Digital Marketing

How Google Plans to Control TV Advertising and Crush Agencies

AdWeek ran an interesting story a few days ago about Google’s foray into television advertising. As I’ve been saying for years, Google’s ultimate plan is to be the middle-man for all advertising, everywhere. 

There are clearly inefficiencies in the buying and selling of traditional media. It requires multiple phone calls and emails and spread sheets. Why? Because sellers of media will not make their inventory and their pricing transparent, believing (perhaps correctly) that to do so will result in lower prices.

The Internet Puts People Out of Business

Let’s see if there are other industries that were based in large measure on a slow, inefficient buying process with a lack of transparency. How about travel agents, financial agents, and insurance agents?

The Web does a lot of things well, but its long-term legacies will be instant knowledge and the creation of efficient markets in either broad (amazon, ebay) or targeted (expedia, eTrade, Geico) categories.

Google Has Chosen Advertising as Its Market

To me, the agency community seems frighteningly slow to realize that Google is looking to take away all agency services that are not strategic and creative, and replace them with Google-owned software. Google Ad Planner. Google Analytics. Google Web Optimizer. And now Google Radio, Print, and TV ad insertions. ALL of these are services that agencies could charge for as recently as 30 days ago in some cases. 

TV is the Final Frontier for Google

There are 2 components to Google’s TV strategy that if successful, will put a ton of broadcast media reps (buyers and sellers) on the street.

First, Google wants to deliver their menagerie of hundreds of thousands of advertisers directly to TV networks – and especially local stations. Imagine if your local CBS affiliate only needed 1 salesperson instead of 7 because most ads were bought direct through a Google interface. That’s the plan. 

Second, Google wants to deliver precise, real-time results tracking for television. They want to do away with Nielsen and all forms of panel and meter measurement. Already, Google is serving ads in the EchoStar satellite network, and providing second by second data on which ads are watched, skipped, paused, etc. They then combine data from online marketing and print and radio campaigns to provide advertisers with a comprehensive report on which media tactics and which creative executions are driving sales. 

Are there any clients out there that might want to know precisely how their TV fares versus their radio and print? Ummm, yes. 

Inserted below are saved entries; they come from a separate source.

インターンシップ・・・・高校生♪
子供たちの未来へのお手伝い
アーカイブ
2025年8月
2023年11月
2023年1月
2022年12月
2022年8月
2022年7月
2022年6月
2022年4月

Old Media is Denying Their Own Peril

What’s equally amazing and aggravating in the AdWeek article are the quotes from all manner of old guard TV folks and their hand maidens. They point to the newish effort by cable companies to join forces to provide the type of online marketplace and measurability for TV that Google is offering. The problem is, it doesn’t matter how great Project Canoe is (which is literally what it is code named – so much for futuristic nomenclature) – they have a grand total of zero advertisers on board. Whereas, Google has hundreds of thousands of marketers logging into their system every day. 

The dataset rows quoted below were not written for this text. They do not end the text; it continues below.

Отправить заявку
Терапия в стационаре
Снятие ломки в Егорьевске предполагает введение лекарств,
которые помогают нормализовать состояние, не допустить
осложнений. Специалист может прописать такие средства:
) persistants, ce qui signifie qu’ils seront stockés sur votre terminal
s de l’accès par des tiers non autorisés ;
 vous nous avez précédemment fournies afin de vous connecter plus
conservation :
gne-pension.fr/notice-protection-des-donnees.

Ultimately, efficient markets will win. It’s as inexorable as water flowing to a point of least resistance. Even Forrester is ignoring the eventuality of Google getting a major foothold in the traditional media buying space, as analyst David Graves was quoted “It seems that the television establishment, both buyers and sellers, are likely to want to buy it person to person.” Not for long, and when Google opens up the billions of dollars in spot TV revenue pent up in the mouse clicks of their PPC user base, watch how fast those “face to face” advocates start learning how to buy and sell remotely.